Wie der Wolf in Kärnten den Tourismus bedroht
Der Ort der Diskussion hätte kaum besser gewählt werden können: Kärnten, jenes Bundesland, das in Österreich als erstes den streng geschützten Wolf zum Abschuss frei gegeben hat, lud am Mittwochabend zur Diskussion. Es galt eine Antwort auf die heikle Frage zu finden, ob die Rückkehr des Wolfes auch zu einer Bedrohung des heimischen Tourismus werden könnte?
Unter dem Titel "Der Wolf und sein Revier - Auswirkungen auf den Tourismus?" diskutierten im Festsaal der Kärntner Wirtschaftskammer Experten vor Gästen, die vorwiegend in schicken Kärntner-Jankern gekleidet kamen.
Das Thema polarisiert:
- Denn Kärnten-Touristen lieben Wanderungen
- Allfällige Schutzmaßnahmen werfen neue Probleme auf
- Und: Wolfsrisse auf den Almen sind mittlerweile ein großer Faktor. Das belegen die Zahlen.
Welche klaren Worte der stellvertretende Landeshauptmann Gruber (ÖVP) und wie sich die Kärntner darauf vorbereiten ein "Wolfsland" zu werden, lesen Sie im weiteren Verlauf des Artikels.
➤ Mehr lesen: Video von nächtlicher Wolfsichtung in Kärnten.
Die Forderung der Branche ist klar: Kärnten muss zur wolfsfreien Zone werden; bedroht werden Touristiker und Touristen in erster Linie nicht vom Wolf, sondern von Maßnahmen, die gegen das Raubtier ergriffen werden. Wie etwa scharfe Herdenschutzhunden, die aggressiv auf Wanderer reagieren und Schutzzäune, die Wege auf die Almen versperren.

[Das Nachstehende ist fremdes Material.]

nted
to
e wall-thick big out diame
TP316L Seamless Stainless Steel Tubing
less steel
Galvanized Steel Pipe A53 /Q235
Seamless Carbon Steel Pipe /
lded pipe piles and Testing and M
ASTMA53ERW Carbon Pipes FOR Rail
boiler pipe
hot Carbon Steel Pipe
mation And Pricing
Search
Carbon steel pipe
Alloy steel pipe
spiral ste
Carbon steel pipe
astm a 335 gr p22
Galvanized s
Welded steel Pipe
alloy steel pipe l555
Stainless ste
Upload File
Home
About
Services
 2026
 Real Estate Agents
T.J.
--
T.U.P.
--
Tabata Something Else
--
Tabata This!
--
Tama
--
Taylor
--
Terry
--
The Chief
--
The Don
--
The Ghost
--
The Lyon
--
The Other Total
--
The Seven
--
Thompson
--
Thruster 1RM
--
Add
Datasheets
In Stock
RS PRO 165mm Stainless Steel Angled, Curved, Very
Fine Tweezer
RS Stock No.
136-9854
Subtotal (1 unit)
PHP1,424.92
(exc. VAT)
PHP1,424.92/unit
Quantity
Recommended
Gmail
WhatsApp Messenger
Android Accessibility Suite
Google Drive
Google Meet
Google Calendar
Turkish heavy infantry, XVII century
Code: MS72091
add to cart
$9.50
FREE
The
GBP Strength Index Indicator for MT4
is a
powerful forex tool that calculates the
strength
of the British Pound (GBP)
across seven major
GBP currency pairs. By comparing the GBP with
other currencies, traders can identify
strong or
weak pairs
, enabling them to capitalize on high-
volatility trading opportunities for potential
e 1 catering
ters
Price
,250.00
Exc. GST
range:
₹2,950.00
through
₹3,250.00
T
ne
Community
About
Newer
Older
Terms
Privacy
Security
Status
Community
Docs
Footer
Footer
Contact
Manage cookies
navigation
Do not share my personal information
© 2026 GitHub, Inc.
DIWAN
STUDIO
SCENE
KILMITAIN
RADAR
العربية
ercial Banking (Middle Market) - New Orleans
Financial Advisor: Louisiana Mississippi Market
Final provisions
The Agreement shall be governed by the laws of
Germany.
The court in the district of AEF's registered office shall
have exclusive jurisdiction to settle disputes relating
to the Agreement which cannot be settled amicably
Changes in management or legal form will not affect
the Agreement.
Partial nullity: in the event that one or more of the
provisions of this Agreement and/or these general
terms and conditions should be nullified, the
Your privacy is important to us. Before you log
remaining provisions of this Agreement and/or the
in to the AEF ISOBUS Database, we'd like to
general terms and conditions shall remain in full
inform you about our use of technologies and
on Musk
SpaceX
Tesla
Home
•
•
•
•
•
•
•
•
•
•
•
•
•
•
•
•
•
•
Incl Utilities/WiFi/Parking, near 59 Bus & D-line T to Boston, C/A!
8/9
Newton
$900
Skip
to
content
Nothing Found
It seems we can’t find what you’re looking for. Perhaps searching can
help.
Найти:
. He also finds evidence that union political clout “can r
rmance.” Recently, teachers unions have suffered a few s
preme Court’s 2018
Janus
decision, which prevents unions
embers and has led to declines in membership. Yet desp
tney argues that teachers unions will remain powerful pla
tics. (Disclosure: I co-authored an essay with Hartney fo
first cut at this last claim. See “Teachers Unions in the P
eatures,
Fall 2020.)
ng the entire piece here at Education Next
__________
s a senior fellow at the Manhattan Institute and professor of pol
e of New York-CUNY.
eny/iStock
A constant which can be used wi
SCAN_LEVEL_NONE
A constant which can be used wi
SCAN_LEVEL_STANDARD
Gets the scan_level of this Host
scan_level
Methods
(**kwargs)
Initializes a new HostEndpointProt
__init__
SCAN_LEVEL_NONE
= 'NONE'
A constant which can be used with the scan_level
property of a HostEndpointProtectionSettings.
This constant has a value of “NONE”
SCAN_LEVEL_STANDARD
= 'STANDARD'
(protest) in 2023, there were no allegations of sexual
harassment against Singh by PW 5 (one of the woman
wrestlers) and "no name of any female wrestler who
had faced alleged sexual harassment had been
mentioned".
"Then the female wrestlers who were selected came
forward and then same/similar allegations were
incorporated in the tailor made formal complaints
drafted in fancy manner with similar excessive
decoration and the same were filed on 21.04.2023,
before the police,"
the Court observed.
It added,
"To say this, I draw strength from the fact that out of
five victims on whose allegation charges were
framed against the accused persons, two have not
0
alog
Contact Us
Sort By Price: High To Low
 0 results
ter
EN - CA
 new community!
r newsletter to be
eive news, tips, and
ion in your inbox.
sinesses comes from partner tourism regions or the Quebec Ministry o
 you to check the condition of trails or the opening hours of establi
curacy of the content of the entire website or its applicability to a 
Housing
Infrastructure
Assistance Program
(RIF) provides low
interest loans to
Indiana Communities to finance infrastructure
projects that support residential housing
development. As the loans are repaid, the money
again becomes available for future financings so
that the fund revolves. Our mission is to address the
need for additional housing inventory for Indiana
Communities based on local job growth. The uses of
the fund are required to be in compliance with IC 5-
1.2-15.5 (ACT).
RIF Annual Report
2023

Klare Worte fand gleich zu Beginn Landeshauptmann-Vize, Martin Gruber (ÖVP), der kurz zuvor noch die Aufteilung der Regierungsressorts in der Landesregierung präsentiert hatte: "Der Wolf hat in unserer Kultur nichts verloren." Von den Zusehern gab es dafür Bravo-Rufe. Gruber betonte abermals, dass er sich schützend vor jeden Jäger stellen würde, der legal und laut Verordnung in Kärnten einen Wolf erlegt. Bisher war dies drei Mal der Fall.
Kärnten als wolfsfreie Zone
Gruber nahm auch auf den Tourismus-Bezug. Weder Herdenschutzzäune, noch Herdenschutzhunde seien aus der Sicht des stellvertretenden Landeshauptmanns für den Tourismus möglich. "Ein Herdenschutzhund beschützt die Herde und zwar nicht nur vor dem Wolf, sondern auch vor dem Wanderer." Auch der Präsident der Landwirtschaftskammer Kärnten, Siegfried Huber, wurde deutlich: "Wir werden so lange arbeiten, bis Kärnten eine wolfsfreie Zone ist."
2022 war ein blutiges Jahr für die Kärntner Almwirtschaft. 398 Tiere wurden vom Wolf gerissen, elf verletzt, 447 galten als vermisst.
28 verschiedene Wölfe wurden 2022 in Kärnten nachgewiesen. Trotz Wolfsverordnung, die einen legalen Abschuss des an sich streng geschützten Tieres ermöglicht, habe sich die Zahl der Risse von 2021 auf 2022 mehr als verdoppelt, gab die Almwirtschaft bei einer Tagung bekannt.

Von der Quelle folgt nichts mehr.